■ ABOUT THIS TASK: From the records below, report the number of lines that contain "LIST", and add nothing.

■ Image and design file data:
* * *

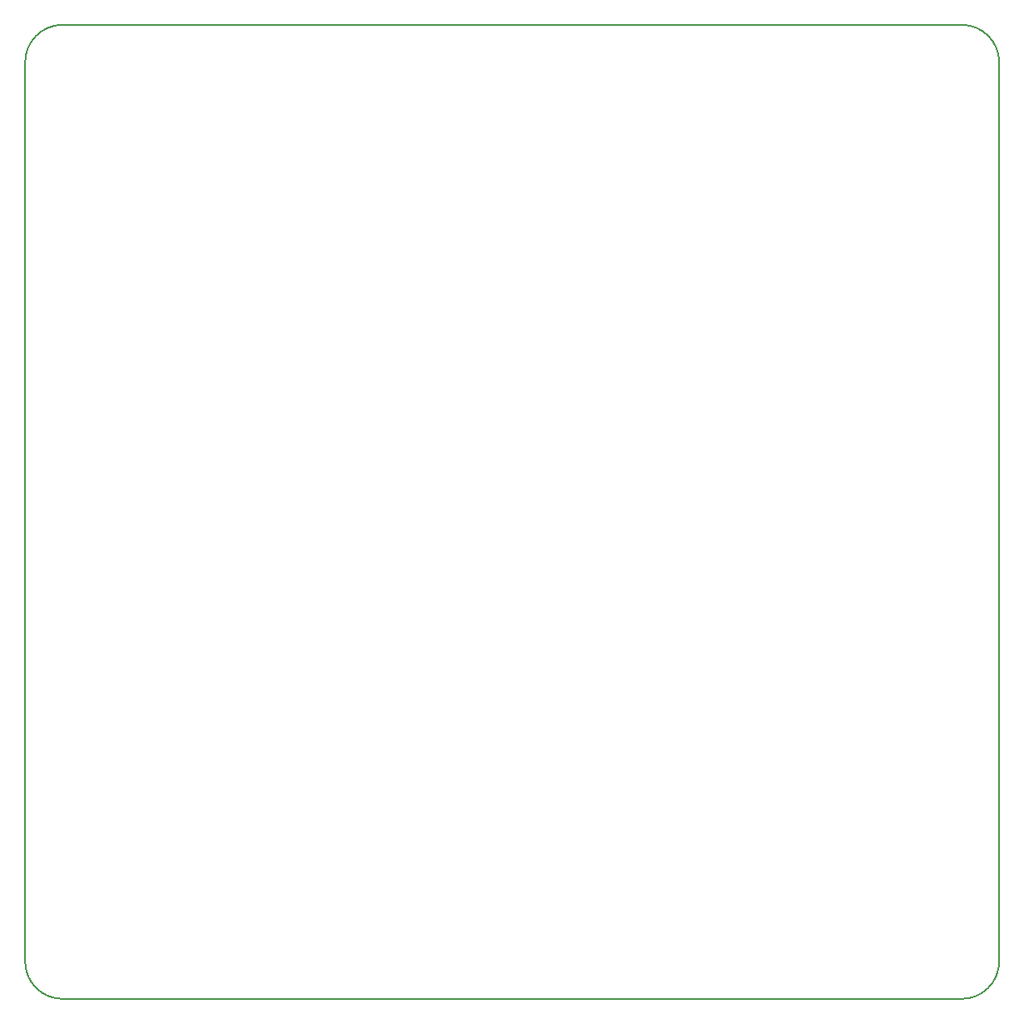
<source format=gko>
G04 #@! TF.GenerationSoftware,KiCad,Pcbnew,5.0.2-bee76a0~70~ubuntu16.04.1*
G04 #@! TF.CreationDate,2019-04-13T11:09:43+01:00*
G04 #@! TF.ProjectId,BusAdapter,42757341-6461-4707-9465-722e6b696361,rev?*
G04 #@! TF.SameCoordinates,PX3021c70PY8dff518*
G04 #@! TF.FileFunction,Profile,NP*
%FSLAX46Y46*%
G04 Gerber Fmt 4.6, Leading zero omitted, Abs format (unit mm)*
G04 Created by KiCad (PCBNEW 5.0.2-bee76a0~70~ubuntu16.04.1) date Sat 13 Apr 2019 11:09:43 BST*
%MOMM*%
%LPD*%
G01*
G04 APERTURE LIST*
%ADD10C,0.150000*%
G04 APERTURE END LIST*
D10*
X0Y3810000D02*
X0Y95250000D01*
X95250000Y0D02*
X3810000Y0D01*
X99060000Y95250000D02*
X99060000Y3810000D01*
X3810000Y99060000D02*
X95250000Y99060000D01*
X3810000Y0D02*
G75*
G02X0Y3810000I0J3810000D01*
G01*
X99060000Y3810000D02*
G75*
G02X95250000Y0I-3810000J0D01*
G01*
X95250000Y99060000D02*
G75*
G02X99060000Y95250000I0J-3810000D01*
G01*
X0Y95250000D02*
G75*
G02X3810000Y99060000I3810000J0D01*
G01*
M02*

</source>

* * *

■ SOLUTION FOR THIS PROBLEM: 2